René Thury (August 7, 1860 – April 23, 1938) was a Swiss pioneer in electrical engineering. He was known for his work with high voltage direct current electricity transmission and was known in the professional world as the King of DC.

1874. René became an apprentice at Société Instruments Physiques (SIP), a precision machine building firm in Geneva working working for Emil Burgin who made refinements to the dynamos of Zénobe Gramme.

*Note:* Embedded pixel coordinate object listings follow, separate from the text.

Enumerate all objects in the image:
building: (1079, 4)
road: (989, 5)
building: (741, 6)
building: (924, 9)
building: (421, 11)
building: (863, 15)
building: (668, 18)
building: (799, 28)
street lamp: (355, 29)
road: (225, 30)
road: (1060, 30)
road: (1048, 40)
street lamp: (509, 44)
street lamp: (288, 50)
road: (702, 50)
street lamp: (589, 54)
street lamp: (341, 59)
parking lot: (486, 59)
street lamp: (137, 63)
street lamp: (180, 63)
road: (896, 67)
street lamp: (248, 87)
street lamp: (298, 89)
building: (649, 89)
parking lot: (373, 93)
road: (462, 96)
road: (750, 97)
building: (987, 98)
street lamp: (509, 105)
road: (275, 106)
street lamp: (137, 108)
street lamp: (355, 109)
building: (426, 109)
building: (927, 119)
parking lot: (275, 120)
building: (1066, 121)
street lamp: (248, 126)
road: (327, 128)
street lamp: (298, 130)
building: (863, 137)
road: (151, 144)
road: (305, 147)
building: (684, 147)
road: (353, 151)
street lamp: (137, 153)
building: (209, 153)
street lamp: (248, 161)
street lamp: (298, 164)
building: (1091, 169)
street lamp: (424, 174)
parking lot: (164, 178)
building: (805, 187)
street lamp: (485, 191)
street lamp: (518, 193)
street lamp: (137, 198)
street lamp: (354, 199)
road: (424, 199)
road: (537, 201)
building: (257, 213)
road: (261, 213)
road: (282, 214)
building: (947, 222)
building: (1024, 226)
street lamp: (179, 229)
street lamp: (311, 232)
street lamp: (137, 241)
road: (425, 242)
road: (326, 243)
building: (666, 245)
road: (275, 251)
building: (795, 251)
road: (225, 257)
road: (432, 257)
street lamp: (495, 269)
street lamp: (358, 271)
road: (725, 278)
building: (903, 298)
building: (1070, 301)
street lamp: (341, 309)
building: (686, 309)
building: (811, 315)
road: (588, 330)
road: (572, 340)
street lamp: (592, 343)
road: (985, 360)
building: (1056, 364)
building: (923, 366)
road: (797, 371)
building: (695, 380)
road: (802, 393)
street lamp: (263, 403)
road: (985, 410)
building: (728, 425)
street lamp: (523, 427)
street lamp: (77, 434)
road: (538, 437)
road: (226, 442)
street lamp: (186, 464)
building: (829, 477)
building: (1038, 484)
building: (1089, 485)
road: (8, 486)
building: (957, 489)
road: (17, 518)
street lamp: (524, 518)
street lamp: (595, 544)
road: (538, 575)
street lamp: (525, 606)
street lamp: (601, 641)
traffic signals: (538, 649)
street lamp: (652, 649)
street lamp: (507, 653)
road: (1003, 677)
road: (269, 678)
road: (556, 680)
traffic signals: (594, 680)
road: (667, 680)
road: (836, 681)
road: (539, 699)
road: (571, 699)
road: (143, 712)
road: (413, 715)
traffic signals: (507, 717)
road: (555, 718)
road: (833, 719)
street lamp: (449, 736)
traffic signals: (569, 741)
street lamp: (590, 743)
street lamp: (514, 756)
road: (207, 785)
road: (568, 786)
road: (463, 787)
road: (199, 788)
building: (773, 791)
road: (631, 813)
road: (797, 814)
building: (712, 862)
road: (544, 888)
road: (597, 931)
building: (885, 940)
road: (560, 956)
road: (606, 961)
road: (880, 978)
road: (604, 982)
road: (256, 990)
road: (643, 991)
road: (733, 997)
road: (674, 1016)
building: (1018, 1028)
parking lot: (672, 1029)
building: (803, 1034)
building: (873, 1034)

1876. Burgin left SIP. Thury became his successor. He was also served as a laboratory technician of Prof. Jacques-Louis Soret at the University of Geneva. Soret had acquired a Burgin dynamo placing it in series with batteries, and Thury secretly devised a means to make the batteries superfluous.

1877. Built a steam-powered tricycle, along with a medical student Jean-Jacques Nussberger who financed the project. It could reach 50 km/h and would be one of the first Swiss built cars.

1880-1881. Some Swiss and German financiers were investigating financing a concession to build Edison company equipment and as part of this, Thury spent 6 months visiting the Menlo Park labs of Thomas Edison. Thury was impressed with the latitude that Edison's researchers were given to pursue their ideas and developed a friendship with Edison. He gained many insights, but also came to the conclusion that Edison's Dynamos could be significantly improved. Back in Geneva, he directed the fabrication under SIP licence of Edison and Gramme dynamos.

1882. Thury built a six pole dynamo to this design that yielded a much more compact dynamo than those of Edison.

1883 to 1926. His ideas resulted in 19 additional patents.

1883. He later worked briefly for Bürgin and Alioth, and then changed as technical director for the A. and H. de Meuron Cuénod, where he designed his multipole dynamo for which he was awarded a patent.

1884. Turin: Exhibits multipole dynamo, where he won the gold medal.

1900. Work exhibited in the 1900 Paris Exhibition.

1904. Thury produced a petrol-electric parallel hybrid vehicle (see Thury), whose all electric range was 40 km with a 550kg battery, or 5km with a 150kg battery.[1]